Geschenktipps (nicht nur) zu Weihnachten

Sven Reichardt, Konstanz


Friedrich Kittler: Die Wahrheit der technischen Welt. Essays zur Genealogie der Gegenwart, Berlin 2013.

Keine innovative Mediengeschichte kommt an den Denkanstößen des zu früh verstorbenen Berliner Literaturwissenschaftlers und Medientheoretikers vorbei. Die Wirkung von Technik, Krieg, Militär und Aufschreibesystemen auf die Literatur werden in diesem Essayband als Geistesblitze präsentiert. Eine schöne Einführung in Kittlers unvollendetes Werk und in seine unvergleichliche Diktion, mit klug ausgewählten Aufsätzen von 1978 bis 2010.


Antonio Pennacchi: Canale Mussolini, München 2012.

Der preisgekrönte historische Roman des Schriftstellers Antonio Pennacchi erzählt die Geschichte des Faschismus aus der Perspektive der Familie Peruzzi, Bauern und Halbpächter aus der Region der Emilia-Romagna, dem Herzen des aufsteigenden Faschismus. Gefolgschaft und Faszination der in die Pontinischen Sümpfe umgesiedelten Familie werden anschaulich und packend beschrieben. Wer den europäischen Faschismus von innen heraus, ergänzend zu den neuen Fachbüchern von Fabio Fabbri, Alexander Korb oder Thomas Rohkrämer verstehen will, der lese diesen provokanten Roman.


Jonathan Sperber: Karl Marx. Sein Leben und sein Jahrhundert, München 2013.

Wie oft wurde Karl Marx nun schon totgesagt und wie oft haben ihn die Wirtschaftskrisen wieder auferstehen lassen? Die umstrittene Biographie des US-amerikanischen Historikers zeigt den Philosophen, Ökonomen, Journalisten und Politiker als Revolutionär und als Menschen des 19. Jahrhunderts. Akribisch recherchiert und voller Anschaulichkeit.

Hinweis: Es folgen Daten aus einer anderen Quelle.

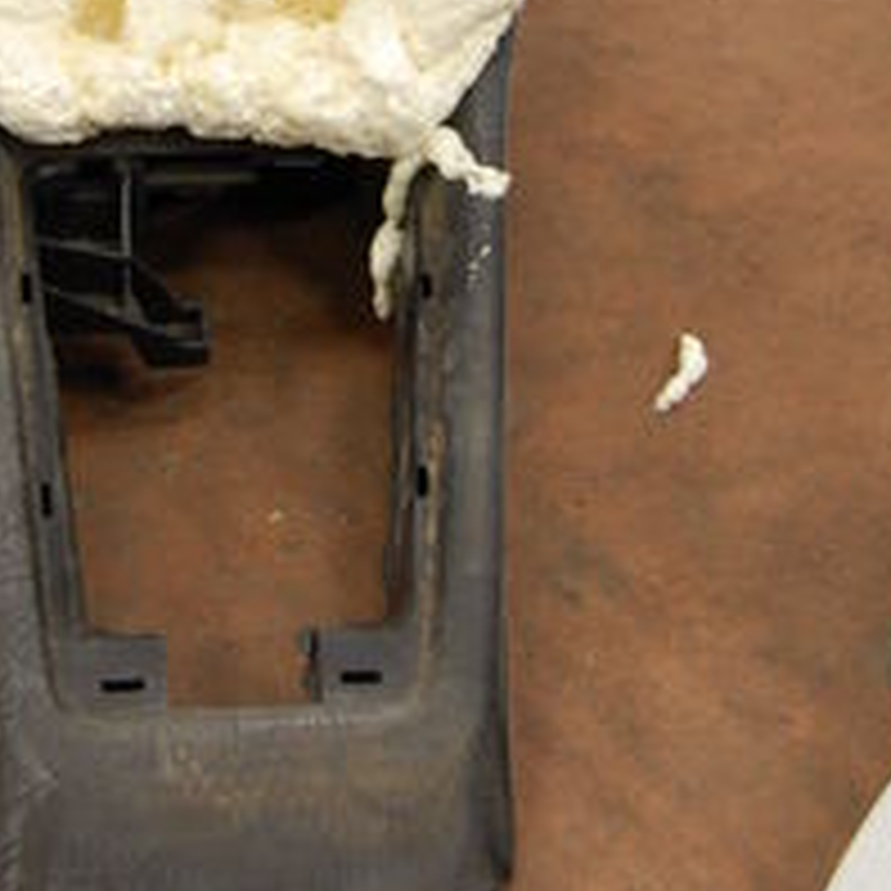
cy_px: -176
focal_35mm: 107
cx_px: 297
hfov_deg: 16.2
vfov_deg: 15.7
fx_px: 3116
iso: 560
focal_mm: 26
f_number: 4.2
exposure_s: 1/30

Jan-Werner Müller: Das demokratische Zeitalter. Eine politische Ideengeschichte im 20. Jahrhundert, Berlin 2013.

Eine Überblicksdarstellung darf in der Liste nicht fehlen und diese innovative Ideengeschichte, die ganz Europa in den Blick nimmt, setzt 1918 ein und reicht bis zum Zusammenbruch der realsozialistischen Staaten. Angereichert mit einer Fülle von biografischen Skizzen zeichnet der in Princeton lehrende Historiker Jan-Werner Müller die Geschichte des ebenso unscharf konturierten wie facettenreichen Modells liberaldemokratischer Politik nach.


Josef Foschepoth: Überwachtes Deutschland. Post- und Telefonüberwachung in der alten Bundesrepublik, Göttingen 2012.

Dass das Ende der Privatsphäre nicht erst mit der freiwilligen Selbstüberwachung durch Facebook und dem computervernetzendem Big Data einsetzte, zeigt diese detailreiche Studie zum Post- und Fernmeldeverkehr in der alten Bundesrepublik zwischen 1949 und 1989. Die Nachrichtendienste des Bundes und der Siegermächte hatten bereits früh einen großen, effizienten und effektiven Überwachungsstaat auf- und ausgebaut. Aktueller kann ein historisches Buch nicht sein.